▶ _Assignment_
Please keep pictures out and return the lines below exactly, from the one holding "Geometry of tensile samples." through the last, both included.
(Data provided Opens)
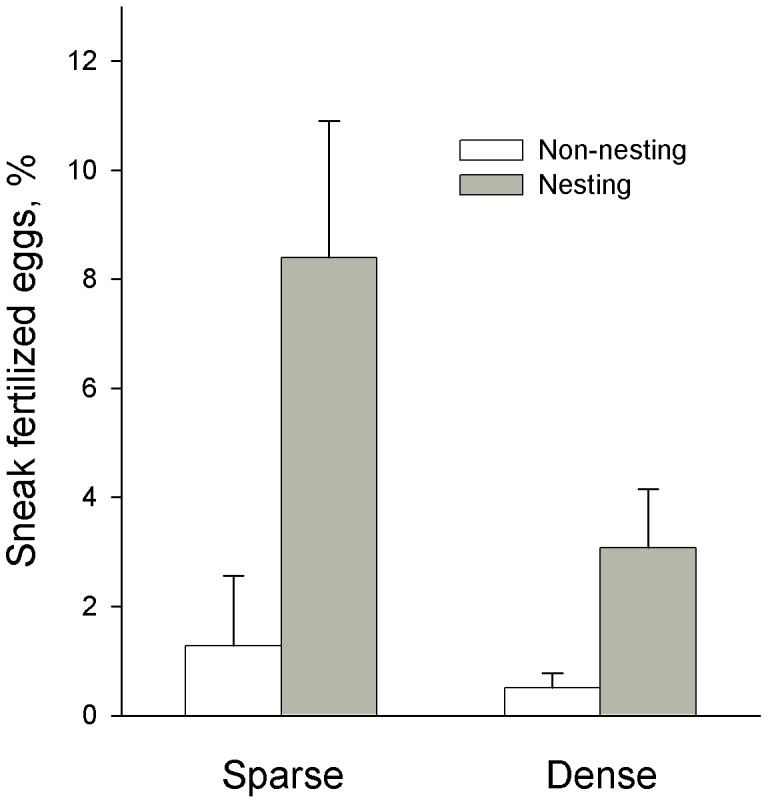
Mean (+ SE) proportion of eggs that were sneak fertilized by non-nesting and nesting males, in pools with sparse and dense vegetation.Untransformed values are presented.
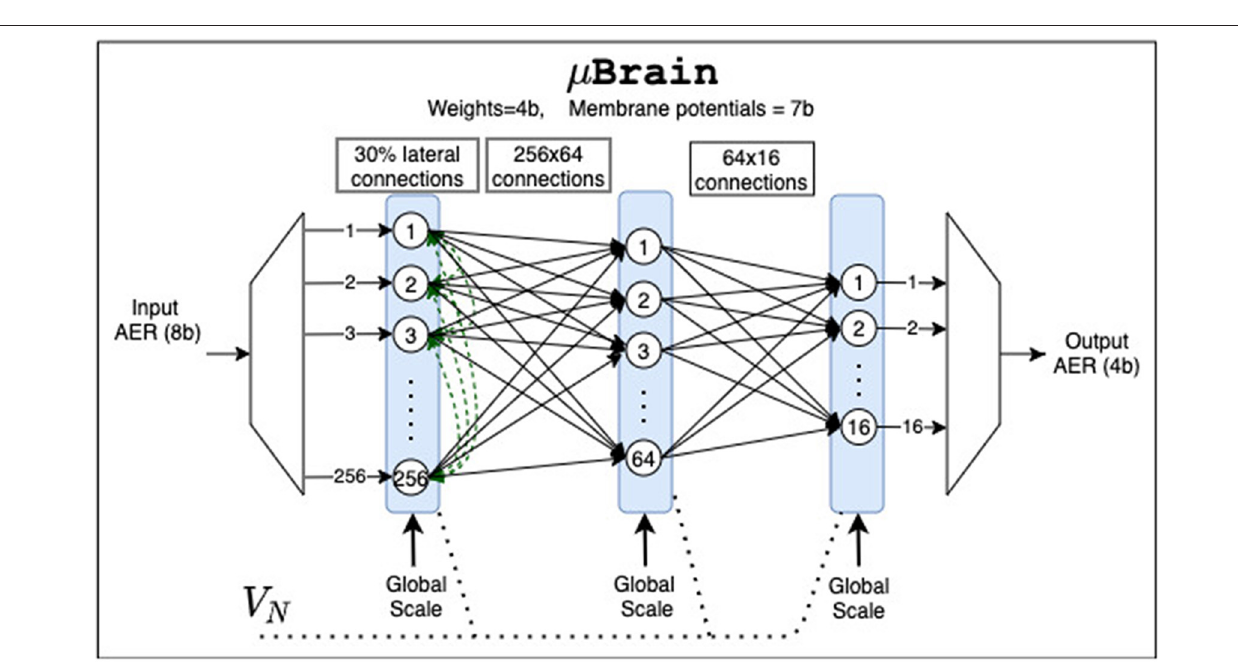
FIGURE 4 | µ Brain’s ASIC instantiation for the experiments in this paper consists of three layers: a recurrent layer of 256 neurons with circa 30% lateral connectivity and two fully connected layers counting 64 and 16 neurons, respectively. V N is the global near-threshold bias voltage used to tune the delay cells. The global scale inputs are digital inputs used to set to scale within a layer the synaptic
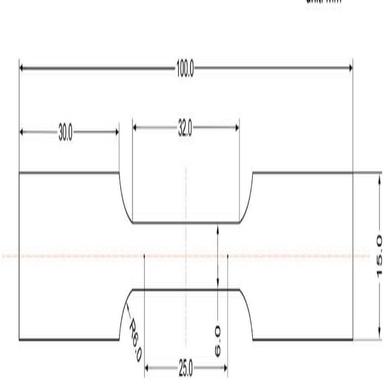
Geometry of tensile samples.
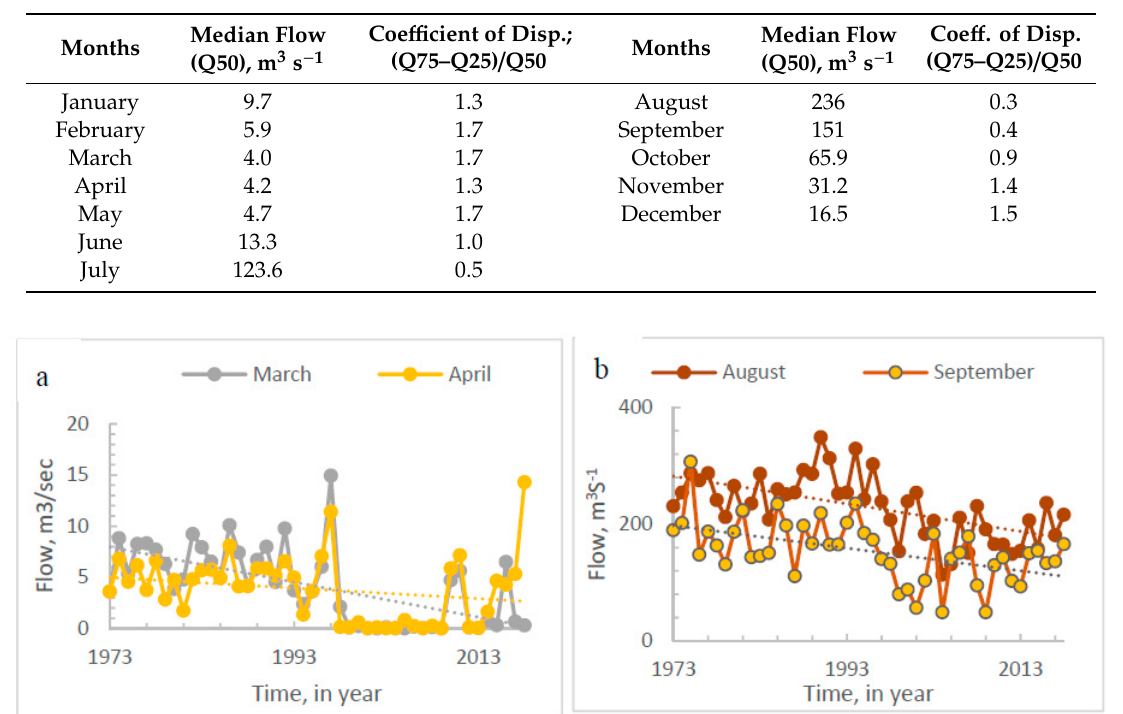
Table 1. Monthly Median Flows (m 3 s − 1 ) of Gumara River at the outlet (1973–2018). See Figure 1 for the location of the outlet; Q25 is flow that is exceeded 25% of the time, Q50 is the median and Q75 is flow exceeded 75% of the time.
(Data provided Closes)
▶ _Solution below_
Geometry of tensile samples.
Table 1. Monthly Median Flows (m 3 s − 1 ) of Gumara River at the outlet (1973–2018). See Figure 1 for the location of the outlet; Q25 is flow that is exceeded 25% of the time, Q50 is the median and Q75 is flow exceeded 75% of the time.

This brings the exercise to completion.